When they go after long-dead targets, the cancelers can seem to be almost unbearably naive, a group that has scarcely read a book, seen a movie, or considered a work of statuary that predates, or is indifferent to, contemporary political correctness. They can appear perpetually shocked to uncover the kind of art earlier generations made or the sort of artists once celebrated. Take a recent story in Newsweek that rehashed for the umpteenth time filmmaker Roman Polanski’s 2003 Oscar win for the Holocaust drama The Pianist. “Roman Polanski Oscars Clip Shocks Fans Amid Will Smith’s 10-Year Ban,” read the headline to a story that noted, with horror, the applause given that night to the absent Polanski, who in 1977 pleaded guilty to a charge of unlawful sex with a minor but fled the United States upon questionable maneuvers by the judge in the case. “The camera then panned to the audience, where celebrities including [Martin] Scorsese, Meryl Streep, and The Pianist star Adrien Brody were seen standing as they applauded the win,” the article said.

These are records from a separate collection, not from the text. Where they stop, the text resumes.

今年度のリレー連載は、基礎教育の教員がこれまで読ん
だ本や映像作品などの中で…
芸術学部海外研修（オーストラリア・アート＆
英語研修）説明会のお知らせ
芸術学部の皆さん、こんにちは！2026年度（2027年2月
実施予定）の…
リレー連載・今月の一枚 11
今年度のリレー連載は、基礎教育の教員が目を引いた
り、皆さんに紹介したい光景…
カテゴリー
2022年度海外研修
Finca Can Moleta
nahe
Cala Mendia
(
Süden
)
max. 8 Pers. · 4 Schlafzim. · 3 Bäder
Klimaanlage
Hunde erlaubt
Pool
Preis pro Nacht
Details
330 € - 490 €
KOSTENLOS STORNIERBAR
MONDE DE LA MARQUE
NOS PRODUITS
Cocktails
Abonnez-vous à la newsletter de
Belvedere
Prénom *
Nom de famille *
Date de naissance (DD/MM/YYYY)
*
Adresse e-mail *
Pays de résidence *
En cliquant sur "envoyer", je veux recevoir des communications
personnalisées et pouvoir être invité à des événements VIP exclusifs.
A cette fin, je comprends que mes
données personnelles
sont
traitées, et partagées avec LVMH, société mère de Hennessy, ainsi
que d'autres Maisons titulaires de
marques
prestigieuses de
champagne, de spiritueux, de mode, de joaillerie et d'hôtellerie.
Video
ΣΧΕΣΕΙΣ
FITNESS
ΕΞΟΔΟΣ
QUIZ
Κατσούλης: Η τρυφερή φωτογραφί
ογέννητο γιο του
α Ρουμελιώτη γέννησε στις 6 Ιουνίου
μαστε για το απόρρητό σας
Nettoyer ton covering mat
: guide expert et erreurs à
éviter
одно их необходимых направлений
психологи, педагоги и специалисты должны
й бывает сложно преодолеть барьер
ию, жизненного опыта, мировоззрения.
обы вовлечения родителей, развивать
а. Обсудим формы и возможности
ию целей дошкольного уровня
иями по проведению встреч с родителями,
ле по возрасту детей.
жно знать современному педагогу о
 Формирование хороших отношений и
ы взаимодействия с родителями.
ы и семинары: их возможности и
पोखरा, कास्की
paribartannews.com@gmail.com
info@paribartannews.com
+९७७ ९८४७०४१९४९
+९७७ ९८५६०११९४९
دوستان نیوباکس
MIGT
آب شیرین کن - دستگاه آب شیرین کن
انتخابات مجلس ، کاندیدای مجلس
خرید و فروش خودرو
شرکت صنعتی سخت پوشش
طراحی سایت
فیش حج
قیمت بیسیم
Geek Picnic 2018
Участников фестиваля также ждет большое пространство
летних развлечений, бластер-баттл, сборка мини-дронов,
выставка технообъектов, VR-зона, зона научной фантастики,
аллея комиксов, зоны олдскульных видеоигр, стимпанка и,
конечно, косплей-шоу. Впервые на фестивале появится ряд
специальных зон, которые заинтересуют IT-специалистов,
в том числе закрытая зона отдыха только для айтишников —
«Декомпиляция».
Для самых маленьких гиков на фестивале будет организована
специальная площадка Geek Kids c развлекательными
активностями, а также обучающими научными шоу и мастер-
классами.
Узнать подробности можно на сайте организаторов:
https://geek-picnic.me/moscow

This is gotcha journalism at its worst, and nearly two decades out of date to boot. That Scorsese, Streep, and Brody — and, presumably, some portion of the viewing public at home who had seen and been impressed by The Pianist — honored Polanski on Oscar night did not mean they were unaware of the filmmaker’s crime, nor that they sought to minimize it, but that they made the judgment call, at that moment in time, that his transgression did not render him incapable of making a masterpiece. It may not be the choice you would make, then or now, but to view those who did with such open contempt is most uncharitable — making serious, reasonable people appear monstrous simply for the sin of noting the once widely acknowledged line between art and artist.

Yet I suspect that the cancelers are probably not as naive as they first appear. In scrutinizing Dr. Seuss, reading a Wikipedia entry on Mailer, thumbing through the listings on Turner Classic Movies, or looking up old Oscar ceremonies on YouTube, they are actively seeking bad stuff. Inevitably, since art is every bit as imperfect as the artists who make it, these inspectors will turn up plenty of bad, or at least questionable, stuff — and they are delighted when they do. I accuse the cancelers not only of cherry-picking but of bad faith: When they find misguided or bigoted sentiments or statements in old works of art, they are not bothered by such things as much as bolstered in their conviction that America is a wicked country, one that only began to be slightly less wicked about 10 minutes ago. Could it be that the whole modish trend we call “cancel culture” is one big case of confirmation bias for the Left?

Of course, we must concede that the cancelers often have a point in drawing attention to the stuff they excavate and proceed to erase: When Twitter users dig up a 1971 Playboy interview with John Wayne in which he said dreadful things about race and other topics, or when students at Bowling Green State University in Ohio take exception to a campus theater having been named for pioneering silent film actress Lillian Gish in light of her participation in the landmark but virulently racist film The Birth of a Nation, it’s the responsibility of those opposed to the cancellation of Wayne or Gish to concede that Wayne said some awful, ignorant things and that Gish participated in a medium that at various points furthered racial hatred. That’s called coping with great works of art and the artists behind them. For the prosecutors, though, once Wayne and Gish are trotted out as further evidence of America’s inherent sinfulness, and their legacies sufficiently tarnished or eliminated, their usefulness ends.

Today, those who oppose cancel culture must be considered, whether they are otherwise patriotic or not and whether they realize it or not, implicitly pro-American. To understand that old works of art can be both glorious and messy, beautiful and dastardly, is not so far from understanding that American history itself is similarly majestic and tragic, amazingly graceful and profoundly flawed. Yet, just as America is not something to be expunged but improved, great books, movies, and statues — even those that reflect the biases of earlier times — are not to be censored, deleted, or pulled down, but argued with, understood, and absorbed.

Peter Tonguette is a Washington Examiner contributor.